• [Task item]:
The records sit below. Return every line in them that holds the word "path".

• [Extracted entries]:
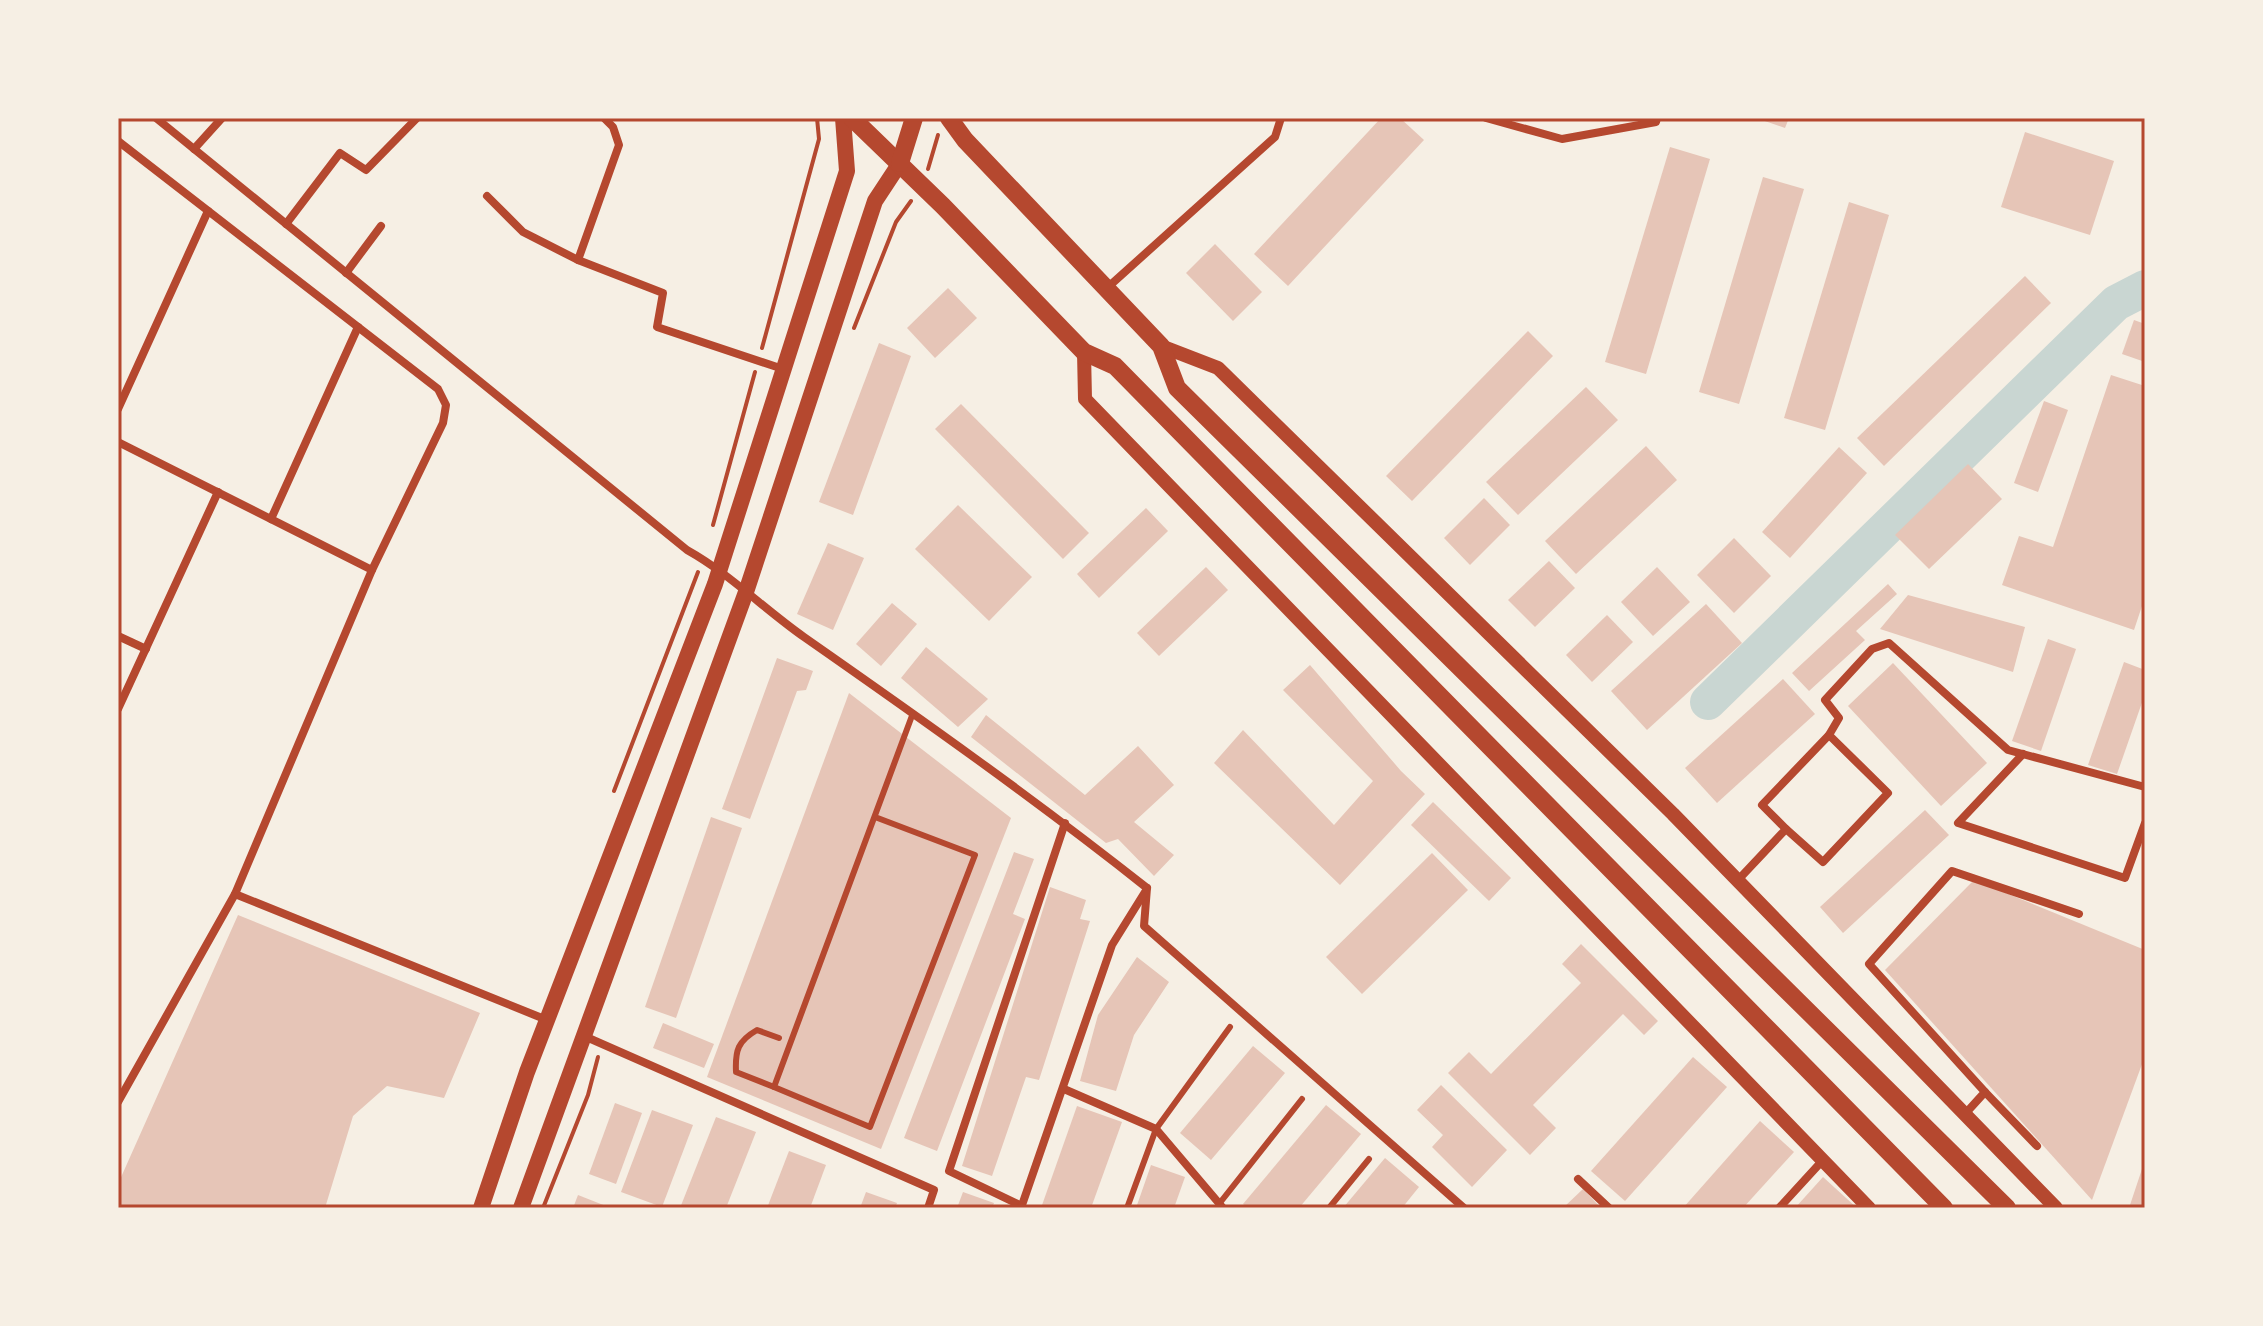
<svg xmlns="http://www.w3.org/2000/svg" width="2263" height="1326" viewBox="0 0 2263 1326" font-family="'PT Sans',sans-serif">
<rect width="100%" height="100%" fill="#f6efe4"/>
<g fill="none" stroke-linecap="round" stroke-linejoin="round">
<!-- river -->
<polyline stroke="#c9d6d2" stroke-width="36" points="1708,702 2116,303 2145,288"/>
</g>
<!-- building -->
<g fill="#e6c5b7">
<polygon points="1381,118 1400,118 1424,140 1288,286 1254,254"/>
<polygon points="1756,118 1789,118 1785,128"/>
<polygon points="2025,132 2114,161 2090,235 2001,207"/>
<polygon points="1670,147 1710,159 1646,374 1605,362"/>
<polygon points="1763,177 1804,189 1739,404 1699,392"/>
<polygon points="1849,202 1889,215 1825,430 1784,418"/>
<polygon points="1215,244 1262,292 1233,321 1186,273"/>
<polygon points="2025,276 2051,303 1884,466 1857,438"/>
<polygon points="948,288 977,318 935,358 907,328"/>
<polygon points="2134,320 2145,324 2145,362 2122,354"/>
<polygon points="1528,331 1553,356 1412,501 1386,476"/>
<polygon points="879,343 911,356 853,515 819,502"/>
<polygon points="2111,375 2145,386 2145,597 2134,630 2002,585 2019,536 2053,547"/>
<polygon points="1586,387 1618,420 1518,515 1486,482"/>
<polygon points="2044,401 2068,410 2038,492 2014,483"/>
<polygon points="961,404 1089,533 1063,559 935,429"/>
<polygon points="1646,446 1677,480 1576,574 1545,541"/>
<polygon points="1839,447 1867,473 1790,558 1762,532"/>
<polygon points="1968,464 2002,499 1929,569 1895,535"/>
<polygon points="1484,498 1510,525 1470,565 1444,538"/>
<polygon points="958,505 1032,577 989,621 915,549"/>
<polygon points="1146,508 1168,531 1099,598 1077,574"/>
<polygon points="1734,538 1771,576 1734,613 1697,575"/>
<polygon points="828,543 864,558 833,630 797,614"/>
<polygon points="1549,561 1575,588 1535,627 1508,600"/>
<polygon points="1206,567 1228,590 1159,656 1137,633"/>
<polygon points="1657,567 1690,602 1653,636 1621,602"/>
<polygon points="1888,584 1897,594 1856,631 1865,640 1809,691 1792,673"/>
<polygon points="1908,595 2025,627 2013,672 1880,629"/>
<polygon points="892,603 917,624 881,666 856,644"/>
<polygon points="1706,604 1742,643 1647,730 1611,691"/>
<polygon points="1607,615 1633,642 1592,682 1566,655"/>
<polygon points="2048,639 2076,649 2041,751 2012,741"/>
<polygon points="926,647 988,699 958,727 901,678"/>
<polygon points="777,658 813,671 806,690 797,691 750,819 722,809"/>
<polygon points="2124,662 2145,670 2145,694 2117,774 2088,765"/>
<polygon points="1893,663 1987,763 1941,806 1848,706"/>
<polygon points="1310,665 1401,771 1425,794 1340,885 1214,763 1243,730 1334,825 1373,781 1283,690"/>
<polygon points="1783,679 1815,714 1717,803 1685,768"/>
<polygon points="849,693 1011,818 881,1149 707,1077"/>
<polygon points="986,715 1085,795 1138,746 1174,785 1134,822 1174,855 1154,876 1118,839 1106,843 971,737"/>
<polygon points="1433,802 1511,878 1489,901 1411,825"/>
<polygon points="1925,810 1949,835 1843,933 1820,907"/>
<polygon points="711,817 742,828 676,1018 645,1007"/>
<polygon points="1014,852 1034,859 1013,914 1025,919 937,1151 904,1138"/>
<polygon points="1432,853 1468,890 1362,994 1326,957"/>
<polygon points="1974,880 2145,950 2145,1056 2092,1200 1885,970"/>
<polygon points="1050,887 1086,900 1080,919 1090,921 1039,1080 1026,1077 992,1176 962,1166"/>
<polygon points="238,915 480,1013 444,1098 387,1086 353,1116 325,1208 124,1208 118,1204 118,1184"/>
<polygon points="1581,944 1658,1021 1644,1035 1623,1014 1533,1105 1556,1128 1530,1155 1448,1073 1469,1052 1491,1074 1581,983 1562,964"/>
<polygon points="1137,957 1169,982 1134,1035 1116,1091 1080,1081 1098,1015"/>
<polygon points="663,1023 714,1044 704,1068 653,1048"/>
<polygon points="1253,1046 1285,1073 1211,1160 1180,1133"/>
<polygon points="1693,1057 1727,1087 1625,1201 1591,1171"/>
<polygon points="1441,1085 1507,1150 1472,1187 1432,1147 1443,1135 1417,1110"/>
<polygon points="615,1103 642,1113 616,1184 589,1174"/>
<polygon points="1326,1105 1361,1134 1299,1208 1247,1208 1243,1204"/>
<polygon points="1077,1106 1122,1122 1091,1208 1041,1208"/>
<polygon points="652,1110 693,1125 662,1207 621,1192"/>
<polygon points="716,1117 756,1132 726,1208 680,1208"/>
<polygon points="1760,1121 1794,1152 1743,1208 1683,1208"/>
<polygon points="789,1151 826,1165 810,1208 767,1208"/>
<polygon points="1385,1158 1419,1187 1402,1208 1343,1208"/>
<polygon points="2144,1163 2145,1208 2129,1208"/>
<polygon points="1151,1165 1185,1177 1174,1208 1136,1208"/>
<polygon points="1823,1177 1857,1208 1795,1208"/>
<polygon points="1583,1189 1601,1208 1563,1208"/>
<polygon points="866,1192 897,1203 895,1208 860,1208"/>
<polygon points="963,1192 994,1203 992,1208 957,1208"/>
<polygon points="578,1195 611,1208 573,1208"/>
</g>
<g fill="none" stroke-linecap="round" stroke-linejoin="round">
<!-- path -->
<g stroke="#b5482f" stroke-width="4">
<polyline points="928,169 938,135"/>
<polyline points="854,328 896,222 911,201"/>
<polyline points="762,348 819,139 817,118"/>
<polyline points="713,525 755,372"/>
<polyline points="614,791 698,572"/>
<polyline points="543,1208 588,1095 598,1057"/>
</g>
<!-- service -->
<g stroke="#b5482f" stroke-width="6">
<polyline points="875,817 975,855 870,1127 774,1087 913,713"/>
<path d="M 774,1087 L 736,1072 C 735,1050 738,1041 757,1030 L 779,1038"/>
<polyline points="1219,1204 1302,1099"/>
<polyline points="1127,1208 1156,1129 1230,1027"/>
<polyline points="1329,1208 1369,1159"/>
</g>
<!-- minor -->
<g stroke="#b5482f" stroke-width="8">
<path d="M 156,118 L 687,550 C 730,574 764,609 804,637 C 920,718 1036,800 1147,888"/>
<polyline points="604,118 613,127 619,145 578,260 663,293 657,327 783,369"/>
<polyline points="1486,118 1562,139 1656,122 1657,118"/>
<polyline points="118,141 438,389 446,405 443,423 372,570"/>
<polyline points="194,149 222,118"/>
<polyline points="487,196 523,232 578,260"/>
<polyline points="286,224 340,153 366,170 417,118"/>
<polyline points="346,273 381,226"/>
<polyline points="1107,288 1275,137 1281,118"/>
<polyline points="118,409 208,211"/>
<polyline points="118,442 372,570 235,894"/>
<polyline points="271,519 358,327"/>
<polyline points="118,636 146,649"/>
<polyline points="118,709 218,492"/>
<polyline points="2023,754 1958,823 2125,878 2145,823"/>
<polyline points="1786,829 1823,862 1888,793 1829,735"/>
<polyline points="1738,880 1786,829 1762,805 1829,735 1839,718 1825,700 1872,649 1889,643 2008,750 2145,787"/>
<polyline points="1147,888 1144,926 1464,1208"/>
<polyline points="584,1036 934,1190 928,1208"/>
<polyline points="1064,1089 1156,1129 1223,1208"/>
<polyline points="1985,1092 2037,1146"/>
<polyline points="118,1102 235,894 547,1020"/>
<polyline points="1965,1114 1985,1092 1869,964 1952,871 2079,914"/>
<polyline points="1578,1179 1609,1208"/>
<polyline points="1022,1206 949,1171 1065,823"/>
<polyline points="1021,1208 1112,945 1145,892"/>
<polyline points="1779,1208 1823,1160"/>
</g>
<!-- tertiary -->
<g stroke="#b5482f" stroke-width="14">
<polyline points="1161,346 1218,368 1673,814 2056,1208"/>
<polyline points="1084,352 1085,399 1869,1208"/>
</g>
<!-- secondary -->
<g stroke="#b5482f" stroke-width="16">
<polyline points="481,1208 527,1072 715,584 847,171 843,118"/>
<polyline points="521,1208 746,592 875,201 900,163"/>
</g>
<!-- primary -->
<g stroke="#b5482f" stroke-width="18">
<polyline points="852,118 943,206 1084,352 1115,366 1944,1208"/>
<polyline points="949,118 965,140 1161,346 1177,388 2007,1208"/>
<polyline points="900,163 914,118"/>
</g>
</g>
<!-- border -->
<rect width="2263" height="1326" fill="none" stroke="#f6efe4" stroke-width="240"/>
<rect x="120" y="120" width="2023" height="1086" fill="none" stroke="#b5482f" stroke-width="3"/>
</svg>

• [Problem solution]:
<!-- path -->
<path d="M 774,1087 L 736,1072 C 735,1050 738,1041 757,1030 L 779,1038"/>
<path d="M 156,118 L 687,550 C 730,574 764,609 804,637 C 920,718 1036,800 1147,888"/>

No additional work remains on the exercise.